• GIVEN TEXT:
:::

Catch The Wave of June CASE

The latest issue of CASE is now available with intriguing reports, including “The Complex Hemodynamic Interplay between Mitral Arcade, Midventricular Obstruction, and Prosthetic Aortic Valve” by Taverna et al. CASE Editor-in-Chief Vincent Sorrell, MD, FASE, remarked, “One of the great values of CASE is the ability to use high-quality echo images matched to tomographic cardiovascular imaging to educate readers about rare diseases they are unlikely to see in their individual clinical practice. This month’s issue fulfills that goal with the report from Taverna that showcases mitral arcade; there are not very many published reports in adults owing to both its rarity and possible under-diagnosis. During the editorial review process, these authors worked closely with section editors who are experts in congenital heart disease to provide readers with very precise descriptions, concluding that this patient likely met criteria for a partial Shone’s complex. They also use very detailed volume-rendered 3D-CT images to demonstrate how the pathoanatomy of this particular mitral arcade is atypical and consists of a double-bridge connecting the anterior and posterior leaflets to the papillary muscles. In summary, the authors rightly conclude that a comprehensive multimodal cardiac imaging approach (CT for anatomy; echo Doppler for physiology) is essential!”

:::

Stored data:
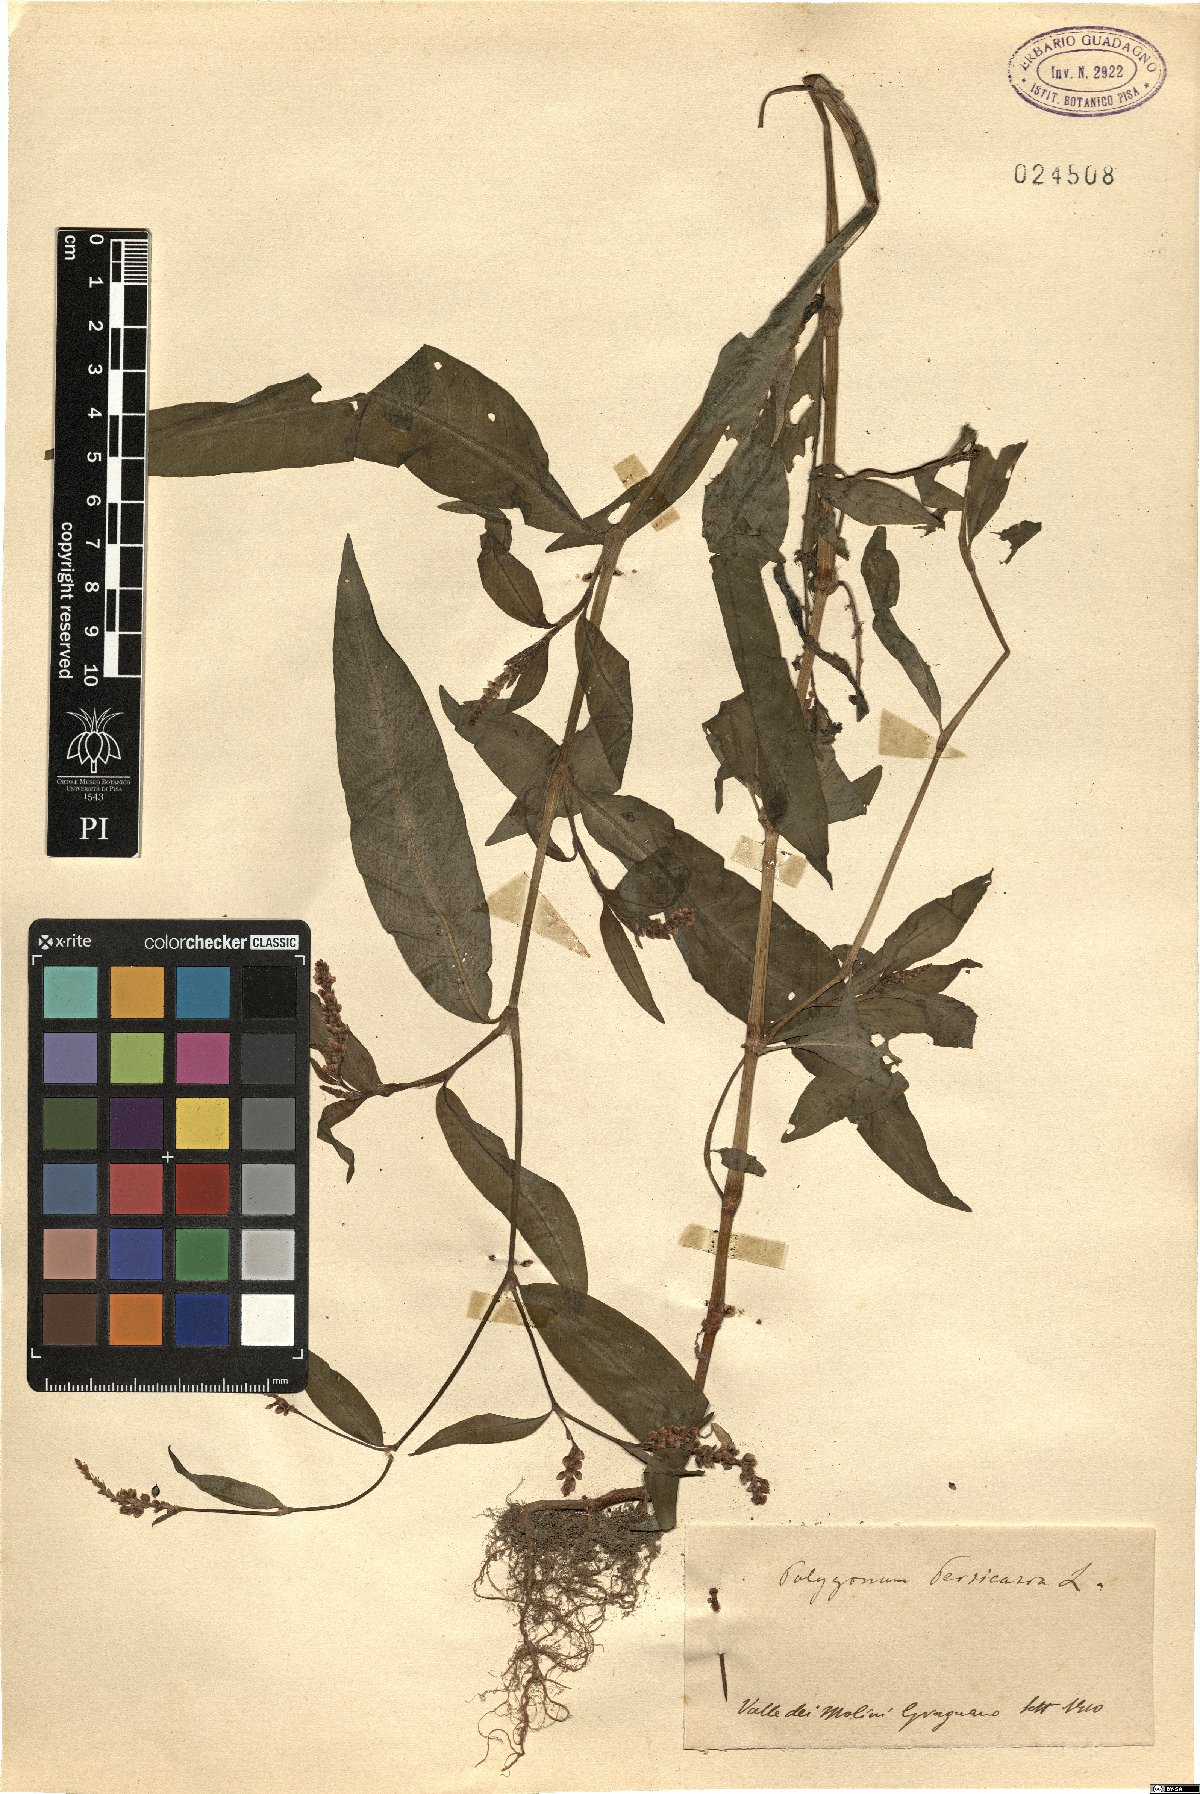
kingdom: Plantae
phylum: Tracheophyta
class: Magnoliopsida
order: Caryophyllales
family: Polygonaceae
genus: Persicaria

:::

• QUESTIONS:
#1 Which three conditions or features does the title of the Taverna et al. report in the CASE announcement name?
#2 Go on with the CASE announcement from where it stops.
The records have no connection to the text.

• ANSWER LIST:
#1 Mitral arcade, midventricular obstruction, and prosthetic aortic valve.

#2
Following that Multimodality Imaging report, authors in Infections in the Heart present a report titled, “Vegetations Lurking in the Dark and the Role of Neoendothelialization,” reviewing the published literature on this potential complication and discussing the possible risk-assessment role of cardiac CT by monitoring neoendothelization in these devices. Over in the Hemodynamic Corner of CASE, there are two reports: one on the importance of spectral Doppler in detecting mitral regurgitation in patients with acoustic shadowing from prosthetic valves, and one that describes the unique mitral and tricuspid spectral Doppler inflow patterns in a patient with non-sinus rhythm. With high-quality 2D and 3D echo images, a case in Rare But Deadly Findings offers a learning lesson to readers about a left atrial dissection after complications of mitral valve surgery. To round out this issue, there is a letter to the editor discussing a previous CASE on a novel transcatheter approach to treat primum atrial septal defects with a response from that article’s authors.

As with all CASE issues, these reports demonstrate the value of quality imaging over quantity. Be sure to read Dr. Sorrell’s editorial as he explores how to maintain this principle in a healthcare environment that increasingly rewards growth and productivity.